▶ [How to complete this task] Copy the entries that follow, exactly and completely.

· · · ·

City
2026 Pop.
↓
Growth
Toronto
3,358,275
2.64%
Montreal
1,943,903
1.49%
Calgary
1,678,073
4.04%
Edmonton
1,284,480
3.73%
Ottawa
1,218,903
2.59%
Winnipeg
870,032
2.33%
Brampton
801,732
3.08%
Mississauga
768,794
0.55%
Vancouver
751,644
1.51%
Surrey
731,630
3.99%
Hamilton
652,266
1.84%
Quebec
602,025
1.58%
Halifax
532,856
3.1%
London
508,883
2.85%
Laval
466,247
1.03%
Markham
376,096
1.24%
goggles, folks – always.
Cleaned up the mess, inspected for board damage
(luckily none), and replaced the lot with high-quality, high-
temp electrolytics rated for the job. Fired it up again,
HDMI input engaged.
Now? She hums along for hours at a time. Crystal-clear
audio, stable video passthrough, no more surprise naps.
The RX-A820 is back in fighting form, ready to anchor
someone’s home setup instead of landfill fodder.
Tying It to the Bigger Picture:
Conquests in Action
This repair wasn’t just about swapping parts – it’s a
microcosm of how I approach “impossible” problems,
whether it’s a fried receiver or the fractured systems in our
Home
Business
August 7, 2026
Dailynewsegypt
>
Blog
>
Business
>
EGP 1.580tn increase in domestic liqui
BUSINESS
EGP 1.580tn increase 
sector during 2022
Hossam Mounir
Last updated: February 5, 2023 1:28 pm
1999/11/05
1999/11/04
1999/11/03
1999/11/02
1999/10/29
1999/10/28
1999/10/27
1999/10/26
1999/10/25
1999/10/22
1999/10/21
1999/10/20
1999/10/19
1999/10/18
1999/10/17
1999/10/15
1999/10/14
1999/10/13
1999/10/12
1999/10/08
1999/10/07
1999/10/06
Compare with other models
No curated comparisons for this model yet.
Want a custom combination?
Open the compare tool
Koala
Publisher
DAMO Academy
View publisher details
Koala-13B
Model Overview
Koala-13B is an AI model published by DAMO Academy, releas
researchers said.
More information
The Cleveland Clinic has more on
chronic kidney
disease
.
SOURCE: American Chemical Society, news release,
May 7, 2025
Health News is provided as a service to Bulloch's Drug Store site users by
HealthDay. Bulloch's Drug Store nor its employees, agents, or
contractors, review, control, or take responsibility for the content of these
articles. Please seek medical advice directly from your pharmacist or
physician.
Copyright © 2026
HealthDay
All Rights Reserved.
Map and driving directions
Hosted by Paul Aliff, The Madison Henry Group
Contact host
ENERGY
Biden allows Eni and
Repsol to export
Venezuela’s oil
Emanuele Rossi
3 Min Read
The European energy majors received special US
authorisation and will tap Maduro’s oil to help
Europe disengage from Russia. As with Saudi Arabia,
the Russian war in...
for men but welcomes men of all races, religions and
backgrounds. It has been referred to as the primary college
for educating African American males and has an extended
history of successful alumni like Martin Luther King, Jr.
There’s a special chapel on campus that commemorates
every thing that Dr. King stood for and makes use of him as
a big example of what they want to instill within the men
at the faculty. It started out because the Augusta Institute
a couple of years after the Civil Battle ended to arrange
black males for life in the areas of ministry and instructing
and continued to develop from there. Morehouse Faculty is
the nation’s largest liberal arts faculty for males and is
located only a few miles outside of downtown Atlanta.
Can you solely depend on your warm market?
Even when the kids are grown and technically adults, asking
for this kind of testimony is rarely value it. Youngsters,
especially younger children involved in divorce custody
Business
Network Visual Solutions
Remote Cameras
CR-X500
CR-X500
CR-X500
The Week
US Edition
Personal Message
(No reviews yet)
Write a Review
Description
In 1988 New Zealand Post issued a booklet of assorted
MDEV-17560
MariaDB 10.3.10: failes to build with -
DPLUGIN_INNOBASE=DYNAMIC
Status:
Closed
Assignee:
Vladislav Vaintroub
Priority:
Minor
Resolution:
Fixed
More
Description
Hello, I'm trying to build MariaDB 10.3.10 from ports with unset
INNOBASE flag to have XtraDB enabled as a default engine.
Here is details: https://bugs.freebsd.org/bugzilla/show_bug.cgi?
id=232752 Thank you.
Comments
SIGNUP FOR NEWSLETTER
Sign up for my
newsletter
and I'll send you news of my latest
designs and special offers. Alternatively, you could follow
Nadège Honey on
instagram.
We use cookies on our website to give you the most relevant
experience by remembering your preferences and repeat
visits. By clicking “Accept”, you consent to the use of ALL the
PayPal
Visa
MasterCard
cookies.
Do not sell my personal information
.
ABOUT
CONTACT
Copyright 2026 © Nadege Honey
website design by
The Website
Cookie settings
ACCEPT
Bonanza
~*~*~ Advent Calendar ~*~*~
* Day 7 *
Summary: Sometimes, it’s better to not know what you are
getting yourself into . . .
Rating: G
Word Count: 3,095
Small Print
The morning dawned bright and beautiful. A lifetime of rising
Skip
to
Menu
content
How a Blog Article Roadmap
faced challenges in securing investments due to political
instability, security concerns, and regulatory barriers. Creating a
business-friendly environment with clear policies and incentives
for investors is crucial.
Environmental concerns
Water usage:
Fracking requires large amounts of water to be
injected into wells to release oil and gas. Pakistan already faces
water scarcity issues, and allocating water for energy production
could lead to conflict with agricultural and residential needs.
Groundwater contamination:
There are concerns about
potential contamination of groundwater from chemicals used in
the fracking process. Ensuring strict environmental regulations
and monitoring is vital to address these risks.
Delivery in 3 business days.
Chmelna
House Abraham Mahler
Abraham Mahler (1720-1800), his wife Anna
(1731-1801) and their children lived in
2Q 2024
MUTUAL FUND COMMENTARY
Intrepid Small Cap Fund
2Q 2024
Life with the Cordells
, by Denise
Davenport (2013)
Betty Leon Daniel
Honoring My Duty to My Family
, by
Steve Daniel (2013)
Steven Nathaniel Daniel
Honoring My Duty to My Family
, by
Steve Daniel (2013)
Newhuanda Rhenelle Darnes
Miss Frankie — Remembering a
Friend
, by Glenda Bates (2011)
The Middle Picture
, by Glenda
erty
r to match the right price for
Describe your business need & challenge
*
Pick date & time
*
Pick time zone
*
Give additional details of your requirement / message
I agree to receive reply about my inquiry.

· · · ·

▶ [Answer for this exercise]
City
2026 Pop.
↓
Growth
Toronto
3,358,275
2.64%
Montreal
1,943,903
1.49%
Calgary
1,678,073
4.04%
Edmonton
1,284,480
3.73%
Ottawa
1,218,903
2.59%
Winnipeg
870,032
2.33%
Brampton
801,732
3.08%
Mississauga
768,794
0.55%
Vancouver
751,644
1.51%
Surrey
731,630
3.99%
Hamilton
652,266
1.84%
Quebec
602,025
1.58%
Halifax
532,856
3.1%
London
508,883
2.85%
Laval
466,247
1.03%
Markham
376,096
1.24%
goggles, folks – always.
Cleaned up the mess, inspected for board damage
(luckily none), and replaced the lot with high-quality, high-
temp electrolytics rated for the job. Fired it up again,
HDMI input engaged.
Now? She hums along for hours at a time. Crystal-clear
audio, stable video passthrough, no more surprise naps.
The RX-A820 is back in fighting form, ready to anchor
someone’s home setup instead of landfill fodder.
Tying It to the Bigger Picture:
Conquests in Action
This repair wasn’t just about swapping parts – it’s a
microcosm of how I approach “impossible” problems,
whether it’s a fried receiver or the fractured systems in our
Home
Business
August 7, 2026
Dailynewsegypt
>
Blog
>
Business
>
EGP 1.580tn increase in domestic liqui
BUSINESS
EGP 1.580tn increase 
sector during 2022
Hossam Mounir
Last updated: February 5, 2023 1:28 pm
1999/11/05
1999/11/04
1999/11/03
1999/11/02
1999/10/29
1999/10/28
1999/10/27
1999/10/26
1999/10/25
1999/10/22
1999/10/21
1999/10/20
1999/10/19
1999/10/18
1999/10/17
1999/10/15
1999/10/14
1999/10/13
1999/10/12
1999/10/08
1999/10/07
1999/10/06
Compare with other models
No curated comparisons for this model yet.
Want a custom combination?
Open the compare tool
Koala
Publisher
DAMO Academy
View publisher details
Koala-13B
Model Overview
Koala-13B is an AI model published by DAMO Academy, releas
researchers said.
More information
The Cleveland Clinic has more on
chronic kidney
disease
.
SOURCE: American Chemical Society, news release,
May 7, 2025
Health News is provided as a service to Bulloch's Drug Store site users by
HealthDay. Bulloch's Drug Store nor its employees, agents, or
contractors, review, control, or take responsibility for the content of these
articles. Please seek medical advice directly from your pharmacist or
physician.
Copyright © 2026
HealthDay
All Rights Reserved.
Map and driving directions
Hosted by Paul Aliff, The Madison Henry Group
Contact host
ENERGY
Biden allows Eni and
Repsol to export
Venezuela’s oil
Emanuele Rossi
3 Min Read
The European energy majors received special US
authorisation and will tap Maduro’s oil to help
Europe disengage from Russia. As with Saudi Arabia,
the Russian war in...
for men but welcomes men of all races, religions and
backgrounds. It has been referred to as the primary college
for educating African American males and has an extended
history of successful alumni like Martin Luther King, Jr.
There’s a special chapel on campus that commemorates
every thing that Dr. King stood for and makes use of him as
a big example of what they want to instill within the men
at the faculty. It started out because the Augusta Institute
a couple of years after the Civil Battle ended to arrange
black males for life in the areas of ministry and instructing
and continued to develop from there. Morehouse Faculty is
the nation’s largest liberal arts faculty for males and is
located only a few miles outside of downtown Atlanta.
Can you solely depend on your warm market?
Even when the kids are grown and technically adults, asking
for this kind of testimony is rarely value it. Youngsters,
especially younger children involved in divorce custody
Business
Network Visual Solutions
Remote Cameras
CR-X500
CR-X500
CR-X500
The Week
US Edition
Personal Message
(No reviews yet)
Write a Review
Description
In 1988 New Zealand Post issued a booklet of assorted
MDEV-17560
MariaDB 10.3.10: failes to build with -
DPLUGIN_INNOBASE=DYNAMIC
Status:
Closed
Assignee:
Vladislav Vaintroub
Priority:
Minor
Resolution:
Fixed
More
Description
Hello, I'm trying to build MariaDB 10.3.10 from ports with unset
INNOBASE flag to have XtraDB enabled as a default engine.
Here is details: https://bugs.freebsd.org/bugzilla/show_bug.cgi?
id=232752 Thank you.
Comments
SIGNUP FOR NEWSLETTER
Sign up for my
newsletter
and I'll send you news of my latest
designs and special offers. Alternatively, you could follow
Nadège Honey on
instagram.
We use cookies on our website to give you the most relevant
experience by remembering your preferences and repeat
visits. By clicking “Accept”, you consent to the use of ALL the
PayPal
Visa
MasterCard
cookies.
Do not sell my personal information
.
ABOUT
CONTACT
Copyright 2026 © Nadege Honey
website design by
The Website
Cookie settings
ACCEPT
Bonanza
~*~*~ Advent Calendar ~*~*~
* Day 7 *
Summary: Sometimes, it’s better to not know what you are
getting yourself into . . .
Rating: G
Word Count: 3,095
Small Print
The morning dawned bright and beautiful. A lifetime of rising
Skip
to
Menu
content
How a Blog Article Roadmap
faced challenges in securing investments due to political
instability, security concerns, and regulatory barriers. Creating a
business-friendly environment with clear policies and incentives
for investors is crucial.
Environmental concerns
Water usage:
Fracking requires large amounts of water to be
injected into wells to release oil and gas. Pakistan already faces
water scarcity issues, and allocating water for energy production
could lead to conflict with agricultural and residential needs.
Groundwater contamination:
There are concerns about
potential contamination of groundwater from chemicals used in
the fracking process. Ensuring strict environmental regulations
and monitoring is vital to address these risks.
Delivery in 3 business days.
Chmelna
House Abraham Mahler
Abraham Mahler (1720-1800), his wife Anna
(1731-1801) and their children lived in
2Q 2024
MUTUAL FUND COMMENTARY
Intrepid Small Cap Fund
2Q 2024
Life with the Cordells
, by Denise
Davenport (2013)
Betty Leon Daniel
Honoring My Duty to My Family
, by
Steve Daniel (2013)
Steven Nathaniel Daniel
Honoring My Duty to My Family
, by
Steve Daniel (2013)
Newhuanda Rhenelle Darnes
Miss Frankie — Remembering a
Friend
, by Glenda Bates (2011)
The Middle Picture
, by Glenda
erty
r to match the right price for
Describe your business need & challenge
*
Pick date & time
*
Pick time zone
*
Give additional details of your requirement / message
I agree to receive reply about my inquiry.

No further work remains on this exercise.